Alberta Federation of Labour President Gil McGowan talks to the media in the lobby of the Palliser Hotel in downtown Calgary, Alta. on Jan. 29,2013.
Credits: STUART DRYDEN/CALGARY SUN/QMI AGENCY
CALGARY -- The time is right for Alberta to profit from bitumen’s low price by processing more of it at home, the province’s unionists say.
The so-called bitumen bubble makes it economically feasible for more local processing, which would create tens of thousands of jobs rather than piping them -- and oilsands product -- to the U.S. and China, Alberta Federation of Labour President Gil McGowan said here Wednesday.
“We should be taking advantage of this moment in time instead of wringing our hands over the price differential,” McGowan said.
He said the energy industry itself has long embraced the theory and with the price differential only widening recently, it makes even more sense to add value to taxpayer-owned resources.
“Why would we accept 30% of the the value when we could get 70%?” McGowan said.
“We have to starting acting like the owners of our resources.”
He also said the province needs to emulate the Lougheed Tory government of the 1970s by creating a publicly-owned company to encourage such activity.
“Alberta is the only major oil-producing jurisdiction that doesn’t have its own champion in the industry,” said McGowan, adding former Newfoundland and Labrador Premier Danny Williams followed Lougheed’s example.
The province’s attempts to realize a world market price for bitumen have failed miserably, he said, and will continue to.

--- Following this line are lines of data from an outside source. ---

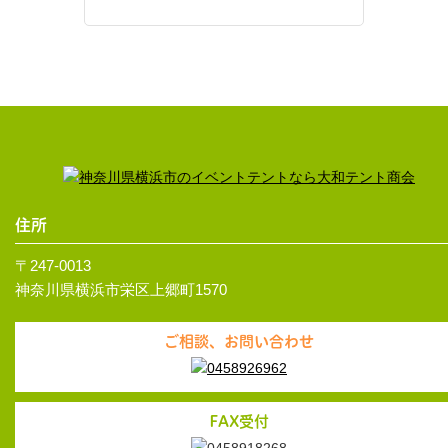
住所
〒247-0013
神奈川県横浜市栄区上郷町1570
ご相談、お問い合わせ
FAX受付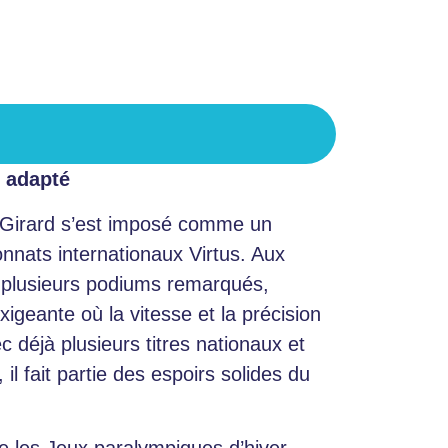
n adapté
s Girard s’est imposé comme un
nnats internationaux Virtus. Aux
é plusieurs podiums remarqués,
xigeante où la vitesse et la précision
déjà plusieurs titres nationaux et
il fait partie des espoirs solides du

“We’ll never get a world price because bitumen is not oil...we should start using policy levers to make sure we’re upgrading here,” he said.
McGowan noted that about 50% of the province’s extracted bitumen is processed in Alberta -- a number, he said, that’s expected to drop.
While it’s true the price differential makes refining more feasible, the increasing production of the rival light crude in the U.S. undermines that argument, energy analyst Jackie Forrest said.
“It has merits in the short term but now we have a domestic oil boom in the U.S. and that means Canadian light crude is going to need new markets,” said Forrest, a director with energy consultant IHS CERA.
That means more pipeline capacity would be needed to reach those new markets, she said -- West Coast routes facing increasing resistance in Canada.
As for government involvement in refining, the weak economic merits would demand considerable taxpayer investment at a time of squeezed budgets, Forrest said.
“Because it’s pretty challenging for the economics, upgraders in Alberta would take a lot of government support,” she said.